Fig. 4 |. Various NHEJ end processing mechanisms.

a | Resection of broken DNA ends with different configurations. aa | Blunt ends are often readily ligated and repaired without processing. ab | At resection-dependent compatible ends, the nuclease Artemis, which interacts with and is activated by DNA-dependent protein kinase catalytic subunit (DNA-PKcs) can cut off the non-base-paired flap to expose the imbedded short microhomology (of ~4 bp). ac | Incompatible 3′ overhang ends are available for iterative processing until a thermodynamically stable junction is achieved through hydrogen bonding across the double-strand break junction. Artemis–DNA-PKcs mediates end resection, and DNA polymerases (Pol) add nucleotides to the ends, thereby generating short microhomologies between ends (orange). ad | Incompatible 5′ overhang ends can be readily trimmed by Artemis–DNA-PKcs or filled-in by DNA polymerases to generate blunt ends. B | Polymerase activity at different end configurations. Ba | Polymerase-μ (Polμ) and terminal deoxynucleotidyl transferase (TdT) can add nucleotides to a blunt end in a template-independent manner. Bb | Polλ and Polμ can fill in gaps at 3′ recessed DNA ends. Bc | Polλ and Polμ can add nucleotides to the blunt end in a template-dependent manner. The preferentially added nucleotides are complementary to the terminal bases at the other DNA end. Bd | Polλ and polμ can fill in gaps at junctions. Be | Polμ, TdT and Polλ can perform templated in trans synthesis for overhangs with short regions of terminal base pairing; that is, the polymerases can use a 3′ overhang of another DNA end as a template for nucleotide addition. Polμ and TdT have higher activity than Polλ in this context. Bf | Pol μ and TdT can add nucleotides to 3′ non-complementary overhangs in a template-dependent manner. Bg | The 3′ primer end (light blue) can slip inwards, followed by synthesis by Polμ and Polλ, leading to the generation of direct repeats, which are found at some non-homologous DNA end joining (NHEJ) repair junctions.

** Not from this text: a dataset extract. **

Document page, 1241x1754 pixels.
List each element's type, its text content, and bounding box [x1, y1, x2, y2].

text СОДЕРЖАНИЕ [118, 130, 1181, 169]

Polλ may have higher activity of generating repeats than Polμ. Bh | When Polμ or TdT adds nucleotides in a template-independent manner, the newly generated overhang may fold back and allow continued synthesis from the same strand end by Polμ or Polλ. The template-independent addition and then fold-back synthesis can generate inverted repeats at NHEJ junctions. The orange lines represent added nucleotides.

Fig. 5 |. Disease-related NHEJ hypomorphic protein variants identified in humans.

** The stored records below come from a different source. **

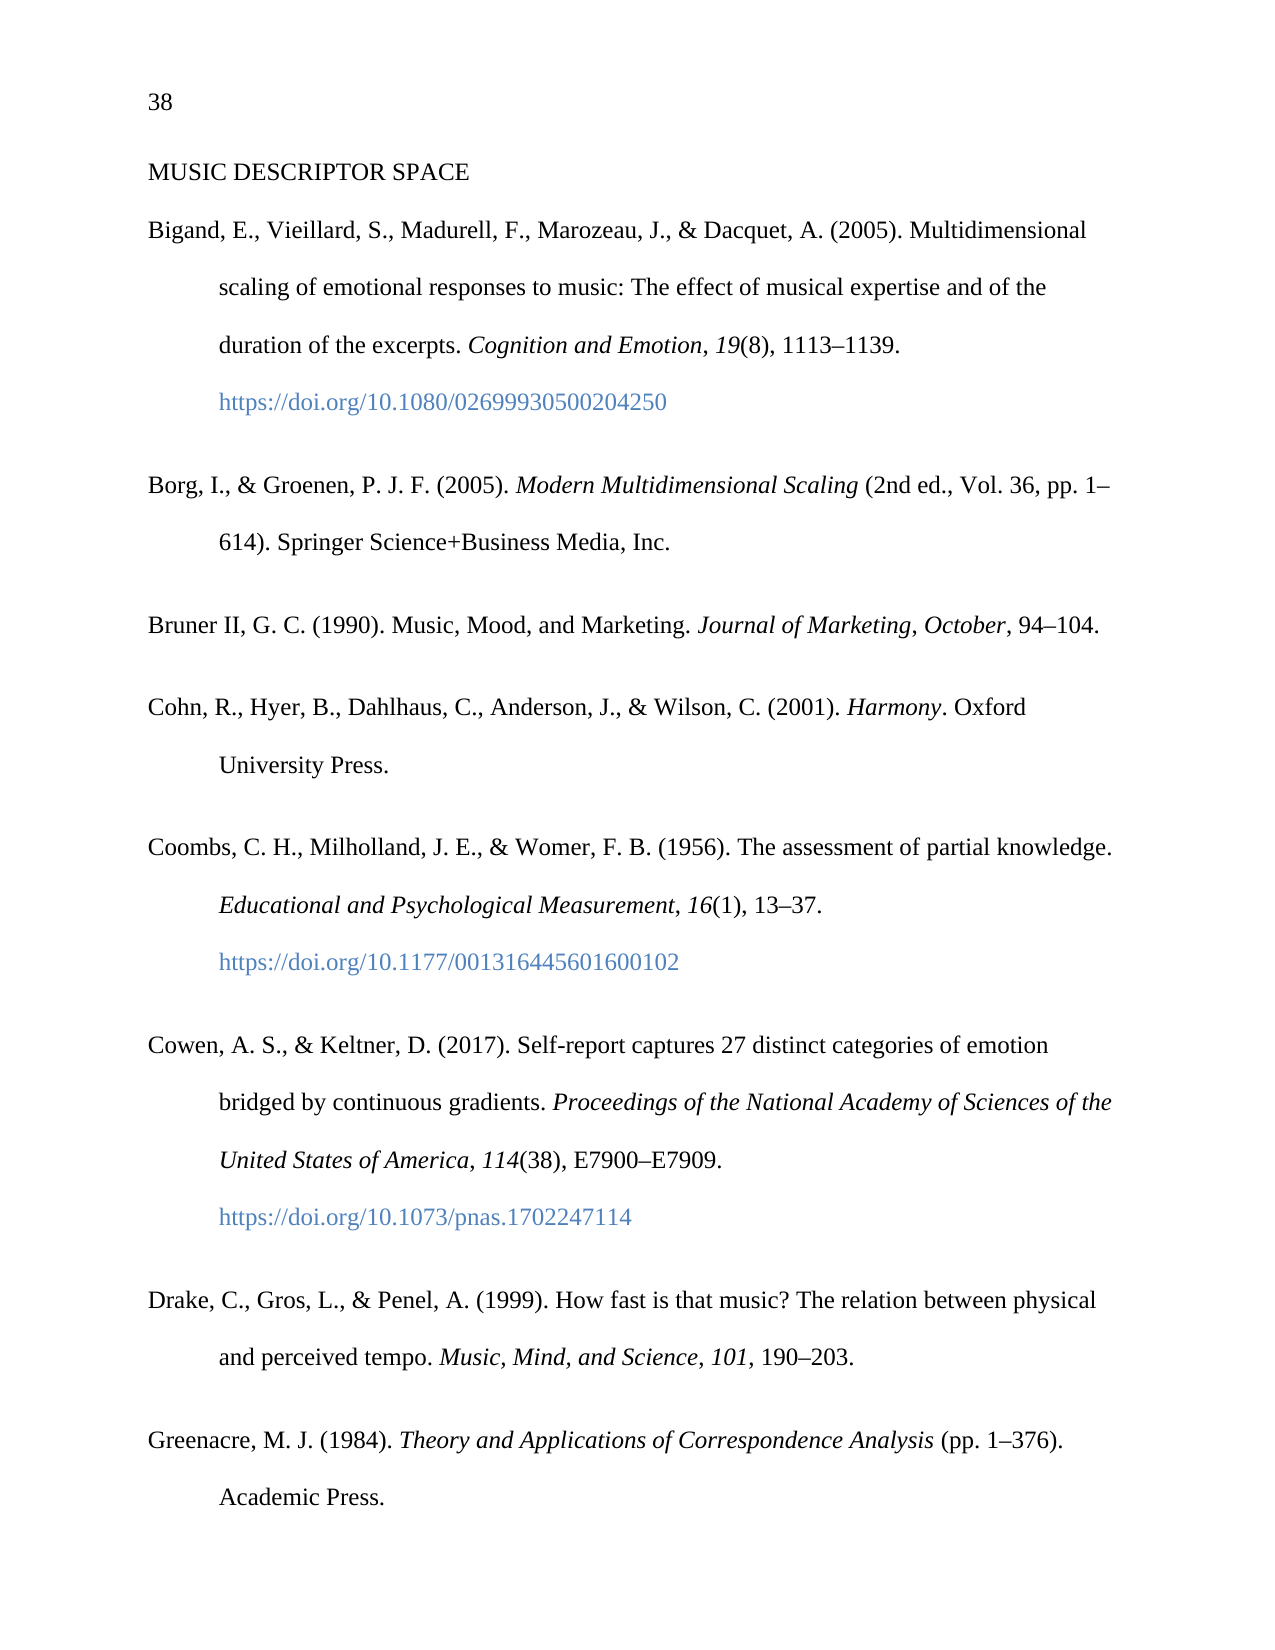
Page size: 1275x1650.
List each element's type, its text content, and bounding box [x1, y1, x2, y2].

text Cowen, A. S., & Keltner, D. (2017). Self-report captures 27 distinct categories of emotion bridged by continuous gradients. Proceedings of the National Academy of Sciences of the United States of America, 114(38), E7900–E7909. https://doi.org/10.1073/pnas.1702247114 [148, 1030, 1127, 1231]
text Bruner II, G. C. (1990). Music, Mood, and Marketing. Journal of Marketing, October, 94–104. [148, 610, 1127, 639]
text Drake, C., Gros, L., & Penel, A. (1999). How fast is that music? The relation between physical and perceived tempo. Music, Mind, and Science, 101, 190–203. [148, 1285, 1127, 1371]
text Bigand, E., Vieillard, S., Madurell, F., Marozeau, J., & Dacquet, A. (2005). Multidimensional scaling of emotional responses to music: The effect of musical expertise and of the duration of the excerpts. Cognition and Emotion, 19(8), 1113–1139. https://doi.org/10.1080/02699930500204250 [148, 215, 1127, 416]
text Greenacre, M. J. (1984). Theory and Applications of Correspondence Analysis (pp. 1–376). Academic Press. [148, 1425, 1127, 1511]
text Borg, I., & Groenen, P. J. F. (2005). Modern Multidimensional Scaling (2nd ed., Vol. 36, pp. 1–614). Springer Science+Business Media, Inc. [148, 470, 1127, 556]
text Coombs, C. H., Milholland, J. E., & Womer, F. B. (1956). The assessment of partial knowledge. Educational and Psychological Measurement, 16(1), 13–37. https://doi.org/10.1177/001316445601600102 [148, 832, 1127, 976]
text Cohn, R., Hyer, B., Dahlhaus, C., Anderson, J., & Wilson, C. (2001). Harmony. Oxford University Press. [148, 692, 1127, 779]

Locations of mutations identified in humans giving rise to hypomorphic non-homologous DNA end joining (NHEJ) proteins are shown. The clinical features related to these hypomorphic variants are listed in Supplementary Table 1. Additional Artemis alterations identified in humans are reported elsewhere. Protein domains and their approximate positions are also shown. Blue parts represent protein domains, and grey parts represent linker regions. ‘Δ’ represents a deletion, and ‘X’ denotes a stop codon. The number following ‘X’ denotes the number of amino acids (aa) from the mutation to the stop codon. β-CASP, cleavage and polyadenylation specificity factor domain; ABCDE, DNA-PKcs autophosphorylation cluster spanning residues 2609–2647; BRCT, breast cancer-associated carboxy-terminal domain; DNA-PKcs, DNA-dependent protein kinase catalytic subunit; FAT, FRAP, ATM and TRRAP domain; FAT-C, carboxy-terminal domain of DNA-PKcs; fs, frameshift; ins, insertion; LIG4, DNA ligase 4; PI3K, phosphatidylinositol 3-kinase domain; PQR, DNA-PKcs autophosphorylation sites spanning residues 2023–2056; XID, XRCC4 interaction domain; XLF, XRCC4-like factor.